São inúmeras as “pièces de résistance”. No pódio das
licitações está um quadro a óleo de Picasso, do período cubista, “Instruments de Musique sur un Guéridon”.
Em segundo lugar vem o totem de Brancusi, “Madame L.R.”. Há ainda um lote de
Matisse, que inclui “Les Coucous, Tapis
Bleu et Rose”, de 1911, a peça favorita de Saint Laurent; cinco quadros de
Mondrian, entre os quais a
“Composition avec Bleu, Rouge, Jaune et Noir”, de
1922, que inspirou o não menos famoso vestido Mondrian; retratos de Andy
Warhol, uma aquarela de Cézanne, quadros de Juan Gris, Chirico, Munch, só para
nomear alguns...
As peças de mobiliário também são de qualidade
excepcional, destacando-se as Art Déco. Quatro peças de Eileen Gray, incluindo
o famoso “Fauteuil aux Dragons” (Poltrona dos Dragões), de 1920, são um dos
lotes mais esperados, assim como o de 18 cadeiras de mesa de jantar de 1740,
oriundas do Palazzo Carrega Cataldi, em Génova. Há ainda peças estrondosas de
ourivesaria, como um vaso de cristal italiano com 24 rubis do século XVI,
antiga pertença de Luís XIV (estima-se que atinja os 78 mil a 117 mil euros).

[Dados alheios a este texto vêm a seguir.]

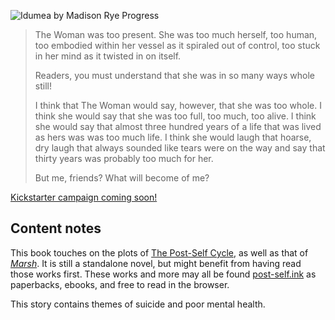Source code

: ---
---

![Idumea by Madison Rye Progress](/cover-front.jpg)

> The Woman was too present. She was too much herself, too human, too embodied within her vessel as it spiraled out of control, too stuck in her mind as it twisted in on itself.
> 
> Readers, you must understand that she was in so many ways whole still!
>
> I think that The Woman would say, however, that she was too whole. I think she would say that she was too full, too much, too alive. I think she would say that almost three hundred years of a life that was lived as hers was was too much life. I think she would laugh that hoarse, dry laugh that always sounded like tears were on the way and say that thirty years was probably too much for her.
>
> But me, friends? What will become of me?

[Kickstarter campaign coming soon!](https://www.kickstarter.com/projects/drabmakyo/idumea)

## Content notes

This book touches on the plots of [The Post-Self Cycle](https://post-self.ink/cycle), as well as that of [*Marsh*](https://marsh.post-self.ink). It is still a standalone novel, but might benefit from having read those works first. These works and more may all be found [post-self.ink](https://post-self.ink) as paperbacks, ebooks, and free to read in the browser.


This story contains themes of suicide and poor mental health.

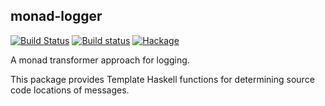 ## monad-logger

[![Build Status](https://travis-ci.org/snoyberg/monad-logger.svg?branch=master)](https://travis-ci.org/snoyberg/monad-logger)
[![Build status](https://ci.appveyor.com/api/projects/status/egsp4r31t54ak4i5/branch/master?svg=true)](https://ci.appveyor.com/project/snoyberg/monad-logger/branch/master)
[![Hackage](https://img.shields.io/hackage/v/monad-logger)](https://hackage.haskell.org/package/monad-logger)

A monad transformer approach for logging.

This package provides Template Haskell functions for determining source code locations of messages.
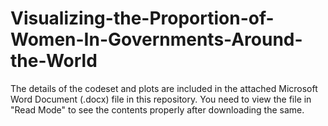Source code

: # Visualizing-the-Proportion-of-Women-In-Governments-Around-the-World

The details of the codeset and plots are included in the attached Microsoft Word Document (.docx) file in this repository. 
You need to view the file in "Read Mode" to see the contents properly after downloading the same.


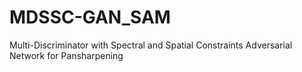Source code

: # MDSSC-GAN_SAM
Multi-Discriminator with Spectral and Spatial Constraints Adversarial Network for Pansharpening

Não é difícil, portanto, perceber por que lhe chamam o leilão do século. “A extraordinária força desta coleção é conter peças únicas que não se vêem no mercado há mais de 35 anos”, garante o vice-presidente da Christie’s, François de Ricqlès. Os lucros serão repartidos entre a Fundação Pierre Bergé-Yves Saint Laurent, criada em 2002 para preservar o trabalho do estilista, e a fundação de Bergé de investigação médica na área da AIDS.
UM
DOS “GRANDS SALONS” DO DUPLEX: É NOTÓRIO O ESTILO PRÓPRIO DE SAINT LAURENT —
PROFUSÃO DE OBRAS DE VÁRIAS ÉPOCAS E GÊNEROS
Mas o legado de Saint Laurent está longe de se ficar pela sua coleção de arte. O estilista que inventou o smoking feminino — le smoking — e se bateu pela democratização da moda também era um homem sábio. Entre outras coisas, dizia: “A roupa mais bela que pode vestir uma mulher são os braços do homem que ama. Para aquelas que não tiveram a sorte de encontrar esta felicidade, eu estou lá.”